The outsized impact in Pasco is reflected in the number of victims seeking help from the federal government.
By last week, the Federal Emergency Management Agency had processed 912 registrations for financial assistance and approved nearly $1.5 million in grants to make essential repairs to homes. That's by far the most in the Tampa Bay area, and those numbers are sure to rise, FEMA officials said.
Pasco residents are also getting the most help from the Small Business Administration, which provides low-interest loans for repairs to businesses, homeowners and renters. As of Nov. 21, the SBA had approved nearly $1.1 million in loans in Pasco — also the most in the area — and an amount that is expected to increase "considerably," an agency spokesman said.
But that money could go further with more help from the federal government, Guthrie said.
County officials are asking FEMA to provide a $200,000 grant to Pasco Rebuilds Together. Operating under the United Way, the group brings victims together to boost their buying power by pooling assistance money and purchasing building supplies in bulk. Pasco Rebuilds then provides volunteer labor for repairs.
The work requires a staff to manage cases, but money ran out last month, Guthrie said.
"That's the one area in our recovery that I wish we were doing better at, but we're strapped for funding," he said. "That $200,000 would go a long way."
The busy season also gave emergency operations officials a chance to "knock the rust off" their responses and test new technology, said Sally Bishop, Pinellas County's emergency management director.
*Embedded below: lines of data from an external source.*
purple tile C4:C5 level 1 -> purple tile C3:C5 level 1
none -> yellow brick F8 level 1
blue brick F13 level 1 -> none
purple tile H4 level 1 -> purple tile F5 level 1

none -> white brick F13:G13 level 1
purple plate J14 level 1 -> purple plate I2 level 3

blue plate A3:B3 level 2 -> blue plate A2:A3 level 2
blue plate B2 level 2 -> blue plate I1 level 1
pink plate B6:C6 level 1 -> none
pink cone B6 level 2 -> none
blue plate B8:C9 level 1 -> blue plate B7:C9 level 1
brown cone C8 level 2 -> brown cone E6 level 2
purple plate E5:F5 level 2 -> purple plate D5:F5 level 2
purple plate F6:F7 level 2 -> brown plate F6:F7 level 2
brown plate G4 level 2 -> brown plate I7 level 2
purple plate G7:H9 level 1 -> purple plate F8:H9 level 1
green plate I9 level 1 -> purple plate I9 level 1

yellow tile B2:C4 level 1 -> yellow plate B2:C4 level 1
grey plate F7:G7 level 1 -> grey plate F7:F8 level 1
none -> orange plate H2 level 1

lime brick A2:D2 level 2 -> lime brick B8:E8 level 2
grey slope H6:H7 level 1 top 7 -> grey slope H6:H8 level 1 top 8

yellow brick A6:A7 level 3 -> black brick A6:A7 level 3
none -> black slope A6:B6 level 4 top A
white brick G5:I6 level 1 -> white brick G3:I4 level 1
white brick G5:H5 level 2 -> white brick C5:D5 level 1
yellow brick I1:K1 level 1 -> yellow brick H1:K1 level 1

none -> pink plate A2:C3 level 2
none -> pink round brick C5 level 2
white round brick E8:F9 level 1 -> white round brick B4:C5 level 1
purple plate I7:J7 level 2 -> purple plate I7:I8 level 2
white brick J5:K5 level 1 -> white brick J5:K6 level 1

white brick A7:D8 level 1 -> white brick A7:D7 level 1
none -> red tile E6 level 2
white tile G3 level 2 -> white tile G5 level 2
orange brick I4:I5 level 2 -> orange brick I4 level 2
"We do internal training, but there's nothing like having to implement it for real," Bishop said.
The storms, she said, got more residents acquainted with notification systems like the recently rebranded Alert Pinellas, which sends voice and text messages to subscribers. The county also reached more than 30,000 people through NextDoor, a social network for neighborhoods.
In Hillsborough County, a scary episode allowed officials to test an improved mapping system to track damage better.
Wind gusts in on one of Hermine's bands tore through Valrico, damaging or destroying 45 structures including several homes in the Town and Country Mobile Home Park that were crushed or sliced open by fallen oak trees. The county used a beefed-up geographic information system that puts more data on electronic maps displayed in the emergency operations center, said Michael Ryan, Hillsborough's manager of emergency planning.
"It really helps for situational awareness and gives you a visual to allocate your resources better," Ryan said.
The monstrous Matthew reached Category 5 status and stayed far enough east to make it a nonevent for the Tampa Bay area. But the storm provided two important lessons, officials said.
Coming about a month after Hermine, Matthew gave government agencies and departments, along with utility companies and other responders, another chance to work together at emergency operations centers.
"The relationships are so much stronger now," Ryan said. "They're coming into a room where they recognize people and that brings down their stress level, and when your stress level is lower you can work more effectively and more efficiently."